3. Philo uses the term in various connections (e.g., ho prṓtos is the only true God for the sage); in Josephus the term is used for leaders in the tribe, people, or priesthood (e.g., Ezra), as well as for the first in time.[1]


We can see that the idea of rank was certainly an allowed meaning for this particular Greek word, and this is the sense used in our Bible reference. It is reasonable to believe Paul is saying that the things listed in that passage are of prime importance, or that they are extremely weighty doctrines.

Jesus also hinted about a hierarchy among Scriptures when He spoke of weightier things in the Law. Our second Scripture passage says,“Woe to you, scribes and Pharisees, hypocrites! For you pay tithe of mint and anise and cummin, and have neglected the weightier matters of the law: justice and mercy and faith. These you ought to have done, without leaving the others undone (Matthew 23:23, NKJV).” Since all of the Law was Scripture, Jesus here seems to be indicating a hierarchy within the Law, with some teachings or doctrines being of greater weight than others.
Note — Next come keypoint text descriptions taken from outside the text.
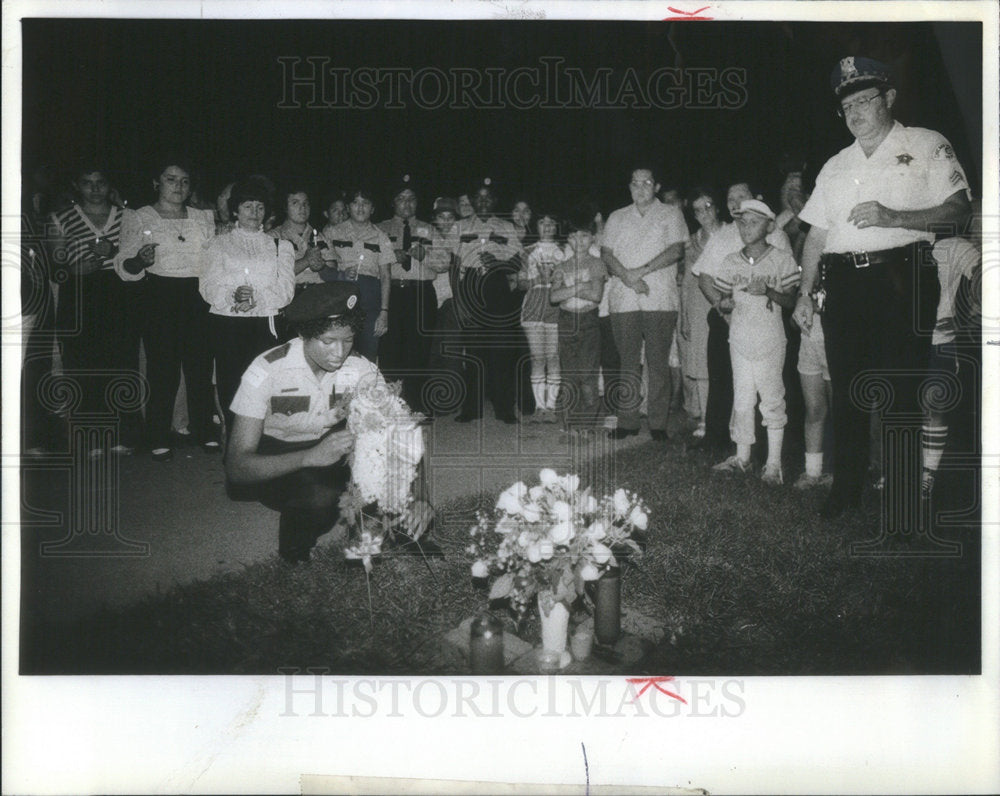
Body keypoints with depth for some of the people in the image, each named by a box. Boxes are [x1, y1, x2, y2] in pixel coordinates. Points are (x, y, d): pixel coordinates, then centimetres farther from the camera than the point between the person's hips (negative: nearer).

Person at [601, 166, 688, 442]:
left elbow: (677, 249, -5)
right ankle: (627, 421, 8)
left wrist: (643, 270, -12)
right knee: (628, 362, 4)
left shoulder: (671, 214, 9)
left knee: (658, 363, -4)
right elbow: (605, 252, 7)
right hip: (623, 301, 3)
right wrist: (626, 275, -11)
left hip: (660, 299, -3)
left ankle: (658, 424, 1)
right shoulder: (617, 218, 18)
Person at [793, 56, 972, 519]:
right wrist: (805, 292, 10)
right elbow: (817, 233, 18)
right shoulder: (836, 166, 21)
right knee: (845, 390, 5)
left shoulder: (926, 146, 6)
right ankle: (845, 490, 14)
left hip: (902, 278, -5)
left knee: (899, 390, -6)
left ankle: (901, 501, -1)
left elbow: (959, 209, -5)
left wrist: (892, 217, -16)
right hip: (843, 285, 5)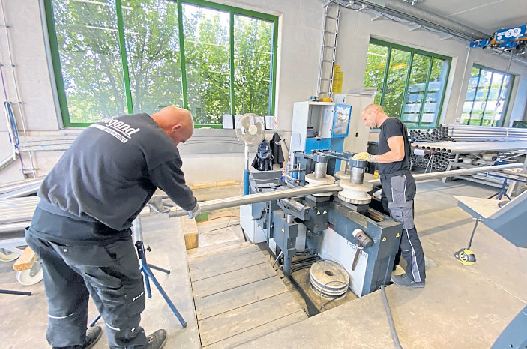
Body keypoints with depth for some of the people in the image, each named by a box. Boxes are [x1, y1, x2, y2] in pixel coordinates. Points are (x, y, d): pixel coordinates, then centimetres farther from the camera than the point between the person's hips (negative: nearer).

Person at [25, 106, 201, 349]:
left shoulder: (111, 121, 12)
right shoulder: (160, 144, -13)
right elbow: (177, 189, -1)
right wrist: (193, 208, 21)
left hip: (43, 222, 9)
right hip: (89, 237, -9)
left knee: (64, 298, 29)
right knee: (120, 297, 16)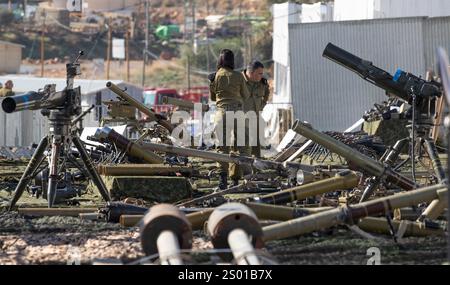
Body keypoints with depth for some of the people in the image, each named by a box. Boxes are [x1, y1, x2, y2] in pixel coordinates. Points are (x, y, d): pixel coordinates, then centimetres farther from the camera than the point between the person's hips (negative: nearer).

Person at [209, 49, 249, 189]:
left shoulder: (214, 76, 2)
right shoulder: (238, 76, 1)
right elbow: (246, 96, 11)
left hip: (222, 111, 0)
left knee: (223, 146, 0)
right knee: (239, 146, 9)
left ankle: (223, 175, -19)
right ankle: (236, 179, 8)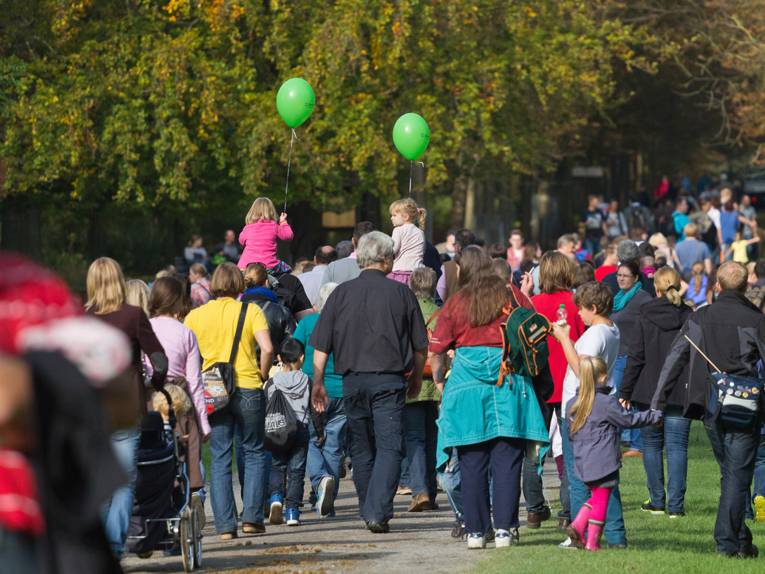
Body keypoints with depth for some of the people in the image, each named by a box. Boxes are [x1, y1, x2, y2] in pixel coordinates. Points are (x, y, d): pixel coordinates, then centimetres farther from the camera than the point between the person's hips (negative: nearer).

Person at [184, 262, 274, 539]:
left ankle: (225, 524, 0)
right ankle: (251, 516, 5)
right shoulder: (250, 311, -1)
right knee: (254, 453, 13)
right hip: (248, 390, -2)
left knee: (219, 459, 5)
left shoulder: (195, 316, 6)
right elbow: (267, 348, -12)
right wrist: (261, 376, 2)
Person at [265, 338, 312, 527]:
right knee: (296, 470, 4)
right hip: (301, 428, 0)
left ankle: (276, 497, -12)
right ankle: (292, 511, -1)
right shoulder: (306, 381, 1)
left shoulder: (272, 382, 0)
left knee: (277, 467, 13)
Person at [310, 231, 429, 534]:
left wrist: (318, 383, 7)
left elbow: (321, 346, 2)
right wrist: (416, 377, 22)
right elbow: (420, 345, 7)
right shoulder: (401, 293, 0)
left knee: (361, 449, 15)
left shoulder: (342, 293, 4)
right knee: (389, 447, -4)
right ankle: (379, 512, -18)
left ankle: (368, 510, 23)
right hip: (389, 380, -3)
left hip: (353, 380, 3)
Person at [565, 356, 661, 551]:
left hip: (583, 463, 6)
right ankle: (592, 541, 3)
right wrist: (654, 416, 9)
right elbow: (628, 420, -3)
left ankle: (577, 525, 2)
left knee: (596, 497, 20)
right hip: (603, 462, -6)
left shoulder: (572, 404, 6)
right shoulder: (607, 403, -13)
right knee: (601, 500, 2)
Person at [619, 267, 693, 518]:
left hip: (648, 394, -1)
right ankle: (675, 504, -3)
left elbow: (635, 358, -3)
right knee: (677, 446, 2)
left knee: (652, 446, 11)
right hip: (680, 394, 1)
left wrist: (625, 392, 3)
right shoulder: (690, 319, -1)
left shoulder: (645, 319, -3)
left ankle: (657, 501, 12)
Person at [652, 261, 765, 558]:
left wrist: (657, 405, 7)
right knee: (738, 475, 0)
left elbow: (674, 361, 5)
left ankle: (740, 536, 19)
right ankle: (728, 541, -5)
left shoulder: (698, 319, 5)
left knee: (730, 472, 17)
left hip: (710, 409, 4)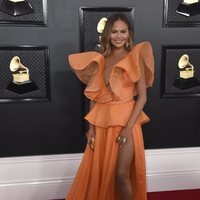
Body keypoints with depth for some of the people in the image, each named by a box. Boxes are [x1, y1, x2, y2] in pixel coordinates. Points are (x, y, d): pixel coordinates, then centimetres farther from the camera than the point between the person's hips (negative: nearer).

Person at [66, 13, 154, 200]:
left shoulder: (134, 58, -4)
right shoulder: (99, 60, 6)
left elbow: (142, 96, -8)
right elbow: (94, 96, 6)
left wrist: (128, 127, -15)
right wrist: (91, 126, 0)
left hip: (126, 120, -4)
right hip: (102, 121, 4)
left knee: (121, 175, -3)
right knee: (98, 172, 12)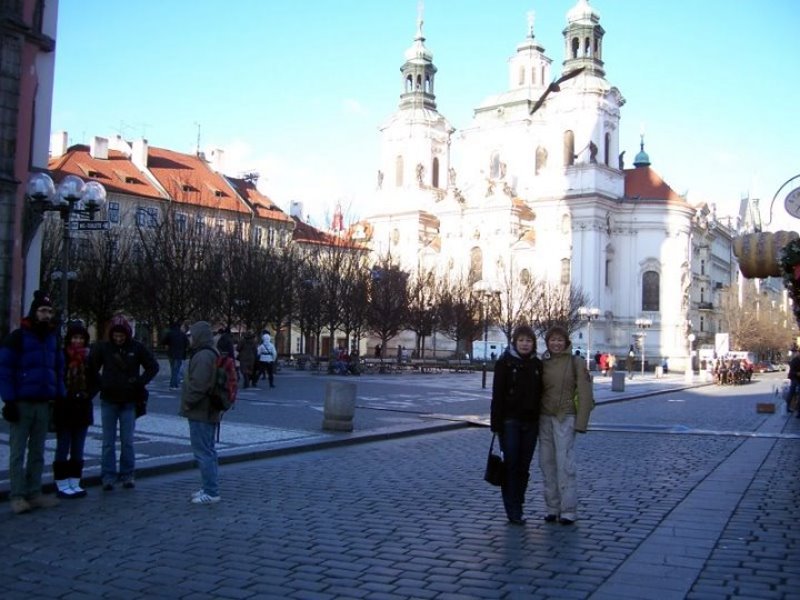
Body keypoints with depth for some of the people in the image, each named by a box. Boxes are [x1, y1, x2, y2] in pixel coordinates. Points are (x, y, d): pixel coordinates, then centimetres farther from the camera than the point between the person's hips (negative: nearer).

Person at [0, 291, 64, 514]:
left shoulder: (52, 338, 12)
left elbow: (58, 369, 17)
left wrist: (60, 397, 10)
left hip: (44, 404, 5)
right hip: (21, 403, -5)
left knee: (38, 452, 9)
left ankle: (34, 493, 15)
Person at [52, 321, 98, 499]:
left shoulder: (89, 357, 7)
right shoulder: (61, 356, -7)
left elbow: (95, 381, 11)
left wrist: (88, 394, -4)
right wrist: (63, 396, -13)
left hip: (83, 409, 5)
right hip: (64, 409, -4)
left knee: (78, 450, 10)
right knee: (63, 449, 2)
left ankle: (75, 483, 17)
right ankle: (62, 485, 9)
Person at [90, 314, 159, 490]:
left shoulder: (137, 347, -3)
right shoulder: (102, 347, -3)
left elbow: (153, 367, 4)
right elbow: (92, 367, 6)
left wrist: (140, 382, -5)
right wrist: (101, 383, -5)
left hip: (129, 402, 0)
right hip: (108, 401, 0)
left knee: (127, 441, 5)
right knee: (108, 441, 4)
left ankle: (127, 475, 14)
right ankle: (108, 476, 10)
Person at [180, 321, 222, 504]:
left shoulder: (203, 357, -20)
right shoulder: (212, 354, 14)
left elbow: (198, 385, -26)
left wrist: (187, 403, -13)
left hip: (200, 413, -11)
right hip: (209, 412, 11)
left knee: (203, 452, -6)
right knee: (208, 451, 17)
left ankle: (211, 492, -2)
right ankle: (209, 488, 25)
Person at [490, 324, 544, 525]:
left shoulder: (537, 364, 8)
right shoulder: (505, 363, -4)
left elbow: (540, 394, 11)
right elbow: (497, 394, -7)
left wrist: (540, 421, 7)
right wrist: (496, 423, -11)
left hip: (530, 422, 4)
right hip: (510, 421, -4)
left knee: (524, 467, 7)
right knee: (511, 465, -3)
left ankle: (517, 507, 16)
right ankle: (513, 511, 2)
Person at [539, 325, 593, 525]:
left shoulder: (576, 363, -2)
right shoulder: (542, 363, 9)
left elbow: (584, 394, -5)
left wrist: (581, 422, -11)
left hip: (565, 418, -4)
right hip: (544, 418, 4)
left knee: (565, 463, -8)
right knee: (547, 463, 6)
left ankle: (568, 510, 0)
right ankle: (551, 507, 14)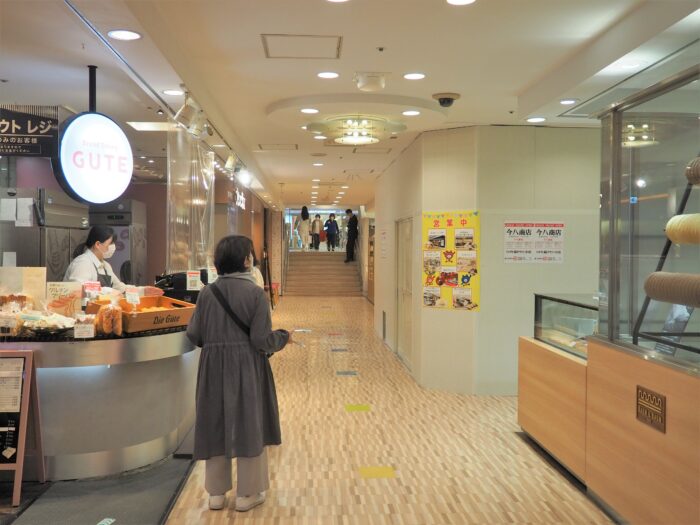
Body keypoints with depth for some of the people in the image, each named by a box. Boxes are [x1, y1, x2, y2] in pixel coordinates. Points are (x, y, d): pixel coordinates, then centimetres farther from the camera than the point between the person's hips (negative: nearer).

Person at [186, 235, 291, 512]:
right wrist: (283, 337, 4)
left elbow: (194, 335, -1)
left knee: (216, 427, 14)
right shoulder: (255, 293, -13)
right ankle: (247, 494, 19)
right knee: (248, 427, 9)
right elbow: (262, 340, -16)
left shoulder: (207, 293, -2)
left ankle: (216, 493, 24)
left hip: (214, 368, 4)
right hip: (246, 369, -3)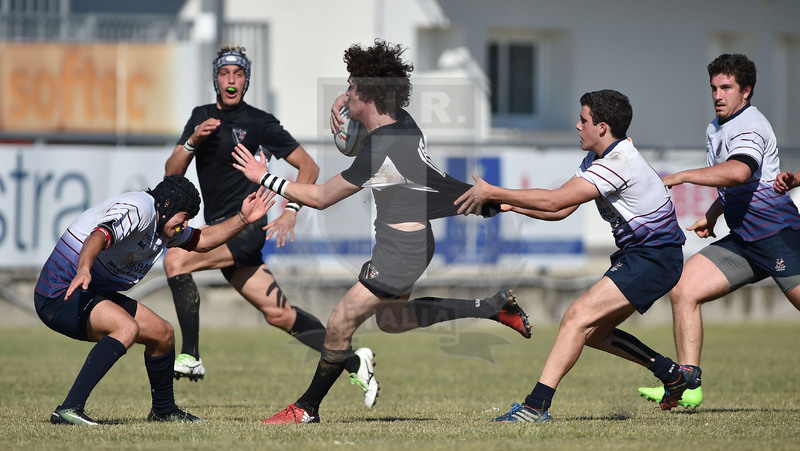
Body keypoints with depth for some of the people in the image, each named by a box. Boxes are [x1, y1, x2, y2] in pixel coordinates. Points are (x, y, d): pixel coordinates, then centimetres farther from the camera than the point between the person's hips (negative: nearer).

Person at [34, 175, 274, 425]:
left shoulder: (163, 226, 13)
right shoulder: (138, 209, -20)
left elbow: (202, 242, 28)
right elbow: (99, 236, -38)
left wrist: (243, 219, 15)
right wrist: (83, 270, -57)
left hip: (96, 294, 11)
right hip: (61, 296, -11)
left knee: (163, 334, 14)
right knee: (127, 328, -33)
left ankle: (164, 411, 36)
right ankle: (69, 409, -39)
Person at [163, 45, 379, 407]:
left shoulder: (259, 122, -4)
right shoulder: (201, 117, 14)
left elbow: (309, 166, -2)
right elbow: (172, 174, 9)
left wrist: (290, 210, -13)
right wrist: (192, 142, -10)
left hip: (246, 225, -6)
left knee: (176, 260, -25)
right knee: (279, 314, 4)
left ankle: (190, 356, -24)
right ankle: (353, 361, 15)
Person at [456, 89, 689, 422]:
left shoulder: (619, 163, -22)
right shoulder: (596, 159, 11)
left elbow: (555, 201, -26)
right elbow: (561, 210, 11)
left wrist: (492, 193, -21)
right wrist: (509, 204, 0)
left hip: (654, 258, -11)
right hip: (636, 256, 11)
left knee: (578, 317, -21)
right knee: (592, 332, 14)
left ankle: (537, 405, -27)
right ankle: (671, 373, 25)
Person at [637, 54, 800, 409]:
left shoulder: (749, 126, -15)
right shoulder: (716, 129, 15)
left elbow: (739, 172, -37)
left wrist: (682, 177, -29)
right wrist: (712, 215, 19)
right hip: (741, 241, 9)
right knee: (683, 291, -4)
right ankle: (689, 384, -5)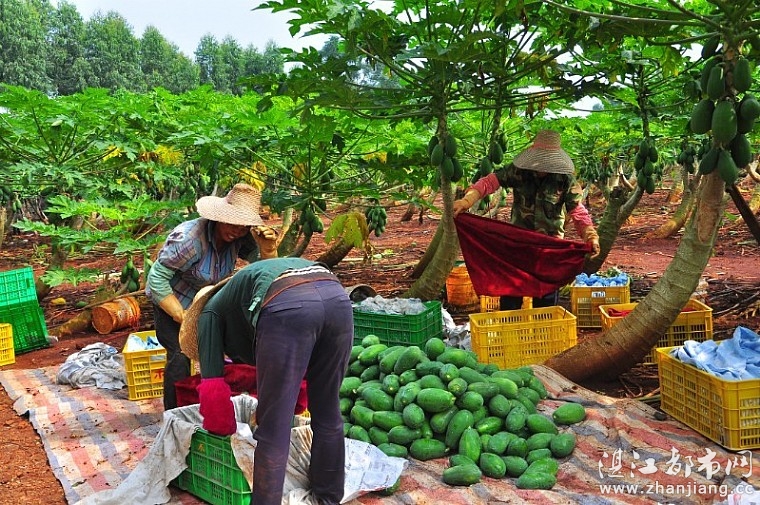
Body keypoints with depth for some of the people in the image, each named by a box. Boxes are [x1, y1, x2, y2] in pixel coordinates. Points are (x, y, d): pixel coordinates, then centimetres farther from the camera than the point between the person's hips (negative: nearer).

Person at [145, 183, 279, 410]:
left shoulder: (241, 238, -18)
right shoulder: (190, 237, -35)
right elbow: (157, 277, -28)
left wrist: (267, 249, -35)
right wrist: (180, 315, -25)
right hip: (170, 298, -6)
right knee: (180, 355, -17)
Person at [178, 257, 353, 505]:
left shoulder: (210, 313, 28)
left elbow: (213, 389, 21)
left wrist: (223, 431, 38)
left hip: (288, 305, -7)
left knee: (273, 432, 8)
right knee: (327, 413, 23)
How can these things be? Let’s now go back to the analogy of the jigsaw puzzle. In a jigsaw puzzle some pieces touch more pieces than others. For instance, a corner piece may only touch one or two pieces while a piece in the center may touch as many as five or six. Therefore, some doctrines within the body of truth may impact other doctrines more extremely than others. Beyond this, some doctrines may touch on matters far more central to salvation than other doctrines do. While all doctrine is equally important, not all doctrine is equally weighty. One must ask how central the doctrine in question is to other key doctrines related to the Christian worldview and salvation, and on that basis give the doctrine a level of weight. So, while all doctrine is important, I may disagree with my brothers and sisters on less weighty doctrines while still regarding them as important. At the same time I can find some doctrines more central where there is little room for disagreement, thus allowing us both to disagree in love, remain unified, and preserve the message of salvation. I hope this analogy is useful to many who read it (and I hope many read it), and that it might help you as you wrestle with the balance between cooperation and integrity in your faith.




[1] Bromiley, G.W., Friedrich, G., Kittel, G. (1985). Theological Dictionary of the New Testament (pp. 965-966). Grand Rapids, MI: W.B. Eerdmans.